Rendered images with their source text
# # # # # # #

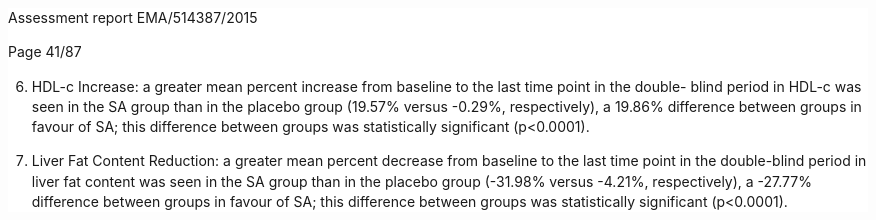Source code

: Assessment report EMA/514387/2015

Page 41/87

6. HDL-c Increase: a greater mean percent increase from baseline to the last time point in the double- blind period in HDL-c was seen in the SA group than in the placebo group (19.57% versus -0.29%, respectively), a 19.86% difference between groups in favour of SA; this difference between groups was statistically significant (p<0.0001).

7. Liver Fat Content Reduction: a greater mean percent decrease from baseline to the last time point in the double-blind period in liver fat content was seen in the SA group than in the placebo group (-31.98% versus -4.21%, respectively), a -27.77% difference between groups in favour of SA; this difference between groups was statistically significant (p<0.0001).

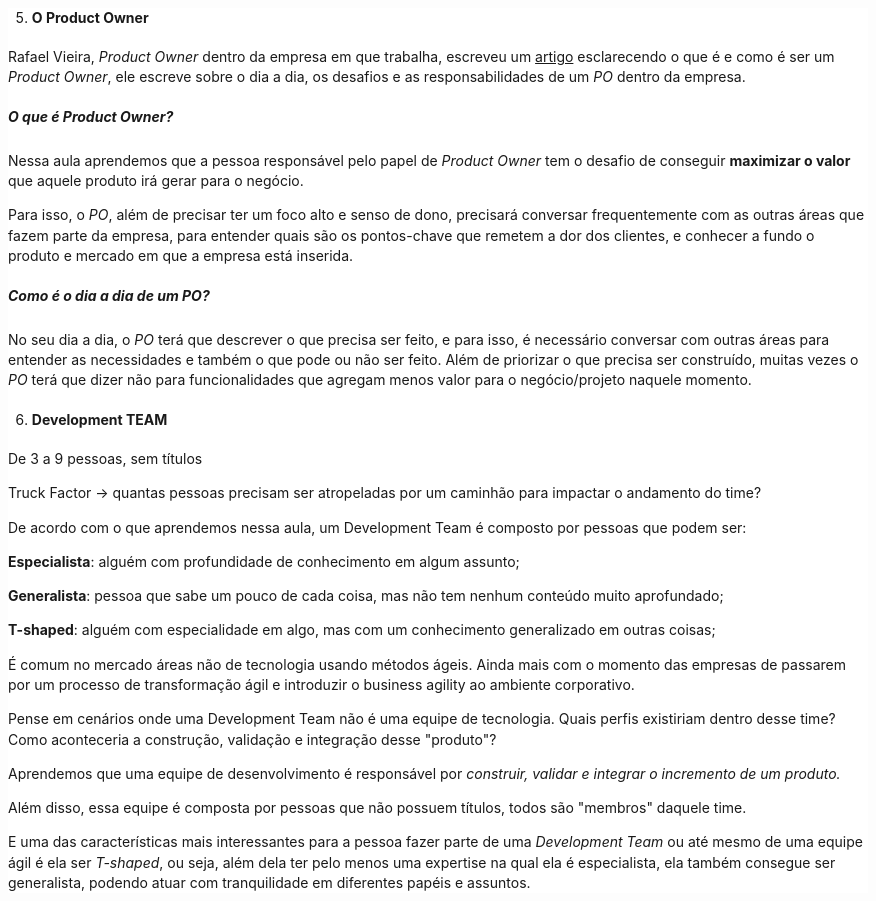 

5. #### O Product Owner

Rafael Vieira, *Product Owner* dentro da empresa em que trabalha, escreveu um [artigo](https://medium.com/produto-diário/o-que-é-um-product-owner-c44bb29a9f66) esclarecendo o que é e como é ser um *Product Owner*, ele escreve sobre o dia a dia, os desafios e as responsabilidades de um *PO* dentro da empresa.

#####  O que é Product Owner?

Nessa aula aprendemos que a pessoa responsável pelo papel de *Product Owner* tem o desafio de conseguir **maximizar o valor** que aquele produto irá gerar para o negócio.

Para isso, o *PO*, além de precisar ter um foco alto e senso de dono, precisará conversar frequentemente com as outras áreas que fazem parte da empresa, para entender quais são os pontos-chave que remetem a dor dos clientes, e conhecer a fundo o produto e mercado em que a empresa está inserida.

##### Como é o dia a dia de um *PO*?

No seu dia a dia, o *PO* terá que descrever o que precisa ser feito, e para isso, é necessário conversar com outras áreas para entender as necessidades e também o que pode ou não ser feito. Além de priorizar o que precisa ser construído, muitas vezes o *PO* terá que dizer não para funcionalidades que agregam menos valor para o negócio/projeto naquele momento.

6. #### Development TEAM

De 3 a 9 pessoas, sem títulos

Truck Factor -> quantas pessoas precisam ser atropeladas por um caminhão para impactar o andamento do time?

De acordo com o que aprendemos nessa aula, um Development Team é composto por pessoas que podem ser:

**Especialista**: alguém com profundidade de conhecimento em algum assunto;

**Generalista**: pessoa que sabe um pouco de cada coisa, mas não tem nenhum conteúdo muito aprofundado;

**T-shaped**: alguém com especialidade em algo, mas com um conhecimento generalizado em outras coisas;

É comum no mercado áreas não de tecnologia usando métodos ágeis. Ainda mais com o momento das empresas de passarem por um processo de transformação ágil e introduzir o business agility ao ambiente corporativo.

Pense em cenários onde uma Development Team não é uma equipe de tecnologia. Quais perfis existiriam dentro desse time? Como aconteceria a construção, validação e integração desse "produto"?



Aprendemos que uma equipe de desenvolvimento é responsável por *construir, validar e integrar o incremento de um produto.*

Além disso, essa equipe é composta por pessoas que não possuem títulos, todos são "membros" daquele time.

E uma das características mais interessantes para a pessoa fazer parte de uma *Development Team* ou até mesmo de uma equipe ágil é ela ser *T-shaped*, ou seja, além dela ter pelo menos uma expertise na qual ela é especialista, ela também consegue ser generalista, podendo atuar com tranquilidade em diferentes papéis e assuntos.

# # # # # # #

• [The problem]: Format the source text of all the items above as a JSON list of strings, one string per line, with blank lines omitted. Leave the pictures out of the answer.

• [Exercise answer]:
[
  "Source code",
  ": Assessment report EMA/514387/2015",
  "Page 41/87",
  "6. HDL-c Increase: a greater mean percent increase from baseline to the last time point in the double- blind period in HDL-c was seen in the SA group than in the placebo group (19.57% versus -0.29%, respectively), a 19.86% difference between groups in favour of SA; this difference between groups was statistically significant (p<0.0001).",
  "7. Liver Fat Content Reduction: a greater mean percent decrease from baseline to the last time point in the double-blind period in liver fat content was seen in the SA group than in the placebo group (-31.98% versus -4.21%, respectively), a -27.77% difference between groups in favour of SA; this difference between groups was statistically significant (p<0.0001).",
  "5. #### O Product Owner",
  "Rafael Vieira, *Product Owner* dentro da empresa em que trabalha, escreveu um [artigo](https://medium.com/produto-diário/o-que-é-um-product-owner-c44bb29a9f66) esclarecendo o que é e como é ser um *Product Owner*, ele escreve sobre o dia a dia, os desafios e as responsabilidades de um *PO* dentro da empresa.",
  "#####  O que é Product Owner?",
  "Nessa aula aprendemos que a pessoa responsável pelo papel de *Product Owner* tem o desafio de conseguir **maximizar o valor** que aquele produto irá gerar para o negócio.",
  "Para isso, o *PO*, além de precisar ter um foco alto e senso de dono, precisará conversar frequentemente com as outras áreas que fazem parte da empresa, para entender quais são os pontos-chave que remetem a dor dos clientes, e conhecer a fundo o produto e mercado em que a empresa está inserida.",
  "##### Como é o dia a dia de um *PO*?",
  "No seu dia a dia, o *PO* terá que descrever o que precisa ser feito, e para isso, é necessário conversar com outras áreas para entender as necessidades e também o que pode ou não ser feito. Além de priorizar o que precisa ser construído, muitas vezes o *PO* terá que dizer não para funcionalidades que agregam menos valor para o negócio/projeto naquele momento.",
  "6. #### Development TEAM",
  "De 3 a 9 pessoas, sem títulos",
  "Truck Factor -> quantas pessoas precisam ser atropeladas por um caminhão para impactar o andamento do time?",
  "De acordo com o que aprendemos nessa aula, um Development Team é composto por pessoas que podem ser:",
  "**Especialista**: alguém com profundidade de conhecimento em algum assunto;",
  "**Generalista**: pessoa que sabe um pouco de cada coisa, mas não tem nenhum conteúdo muito aprofundado;",
  "**T-shaped**: alguém com especialidade em algo, mas com um conhecimento generalizado em outras coisas;",
  "É comum no mercado áreas não de tecnologia usando métodos ágeis. Ainda mais com o momento das empresas de passarem por um processo de transformação ágil e introduzir o business agility ao ambiente corporativo.",
  "Pense em cenários onde uma Development Team não é uma equipe de tecnologia. Quais perfis existiriam dentro desse time? Como aconteceria a construção, validação e integração desse \"produto\"?",
  "Aprendemos que uma equipe de desenvolvimento é responsável por *construir, validar e integrar o incremento de um produto.*",
  "Além disso, essa equipe é composta por pessoas que não possuem títulos, todos são \"membros\" daquele time.",
  "E uma das características mais interessantes para a pessoa fazer parte de uma *Development Team* ou até mesmo de uma equipe ágil é ela ser *T-shaped*, ou seja, além dela ter pelo menos uma expertise na qual ela é especialista, ela também consegue ser generalista, podendo atuar com tranquilidade em diferentes papéis e assuntos."
]